«Il ne peut y avoir d'amnistie pour un être humain achetant un autre être humain, même pour quelques heures. Il ne peut y avoir d'amnistie pour les clients de la prostitution, même si la personne prostituée l'est par choix». Comme de nombreuses sections nationales d'Amnesty International, nous nous opposons donc au projet de politique libérale proxénète défendu par leur siège.»

Ainsi commence une lettre publiée ce week-end dans le quotidien Libération par une pléthore d'organismes français opposés à la légalisation de la prostitution et adressée à tous les délégués de l'organisme de défense des droits de la personne réunis en congrès biennal jusqu'à demain à Dublin, en Irlande.

«La prostitution n'est pas le plus vieux métier du monde, mais la plus ancienne forme d'oppression!», dit la lettre, publiée à l'initiative notamment des FEMEN et endossée entre autres par Zero Macho, collectif lancé en France qui réunit des hommes opposés à la prostitution.

Quelque 500 délégués venus de partout dans le monde doivent voter sur une politique élaborée par un comité international qui travaille depuis deux ans sur la question et qui dit l'avoir étudiée suffisamment pour affirmer solidement que la dépénalisation est la meilleure voie. «Les données disponibles montrent que la criminalisation du travail du sexe a plus de risque de renforcer la discrimination contre ceux qui vendent du sexe, ce qui augmente leur risque de harcèlement et de la violence, incluant de mauvais traitement de la part de la police», peut-on lire dans le document.

Beaucoup de désaccord

La prise de position française contre la décriminalisation n'est toutefois pas unique. Le débat autour de la proposition controversée d'Amnistie fait rage depuis le début des consultations sur la question au sein de l'organisme. Et plusieurs sections nationales sont en désaccord avec la politique proposée par un comité international d'Amnistie, qui dit que «le travail du sexe est une activité hautement stigmatisée, et les travailleurs du sexe font face de façon routinière aux préjugés et à la discrimination de la part des États et autres acteurs non étatiques...» Et que, en conséquence, il faut que la prostitution soit dépénalisée, tout comme le proxénétisme.

Le mois dernier, une série de personnalités publiques qui appuient habituellement le travail d'Amnistie internationale auprès, notamment, des prisonniers d'opinion ont décidé de prendre la parole pour affirmer leur désaccord à l'endroit de cette proposition de politique.

Les actrices Lena Dunham, Kate Winslet et Meryl Streep, en collaboration avec la féministe américaine Gloria Steineim et plusieurs groupes contre l'exploitation sexuelle, ont signé une lettre dans laquelle elles disent que même si elles comprennent la nécessité de protéger les droits des femmes oeuvrant dans ce secteur, la politique proposée par Amnistie «est une décriminalisation générale de l'industrie du sexe, ce qui veut dire la légalisation du proxénétisme, de la possession de bordels et de l'achat de sexe».

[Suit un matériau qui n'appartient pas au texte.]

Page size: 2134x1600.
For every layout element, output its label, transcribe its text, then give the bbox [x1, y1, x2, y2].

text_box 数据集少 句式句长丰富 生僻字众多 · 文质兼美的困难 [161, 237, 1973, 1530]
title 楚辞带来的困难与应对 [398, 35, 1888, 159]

Or, comme l'explique cette lettre et celle publiée ce week-end par les opposants français à la proposition, l'expérience montre que la dépénalisation augmente le commerce et l'exploitation sexuelle en plus de rendre les prostituées encore plus vulnérables. C'est le cas de l'expérience allemande, où les lois ont été allégées en 2002, et de l'expérience néerlandaise, où on a fait de même en 2000.

«La réputation qu'a Amnistie de défendre les droits de tous les individus serait sévèrement ternie, de façon irréparable, si [l'organisme] adopte une politique qui prend le parti des acheteurs de sexe, des proxénètes et d'autres exploiteurs plutôt que celui des exploitées», conclut en outre la lettre publiée aux États-Unis.

Document mal reçu

Le document a été plutôt mal reçu parmi bon nombre de prostituées américaines, qui ont réagi dans les médias comme The Daily Beast en affirmant que les vedettes n'avaient aucune idée de la réalité de la prostitution et ne pouvaient donc pas en parler. «Si quelqu'un a besoin de manger ou de nourrir sa famille, on ne peut pas les arrêter», a commenté Kristen DiAngelo, directrice du Sex Workers Outreach Project (SWOP) à Sacramento, en Californie.

Mais pour les signataires de la lettre parue dans Libération, clients et exploiteurs du sexe ne peuvent être tolérés. «Le système prostitutionnel représente un aspect de la domination masculine dans sa forme pure, lit-on. Le client achète une marchandise, la prostituée, qui devient son instrument de plaisir. Dans ce rapport de domination, l'homme détient tous les pouvoirs: le sexe et l'argent.»

Les sections de France et de Suède d'Amnistie sont contre la dépénalisation.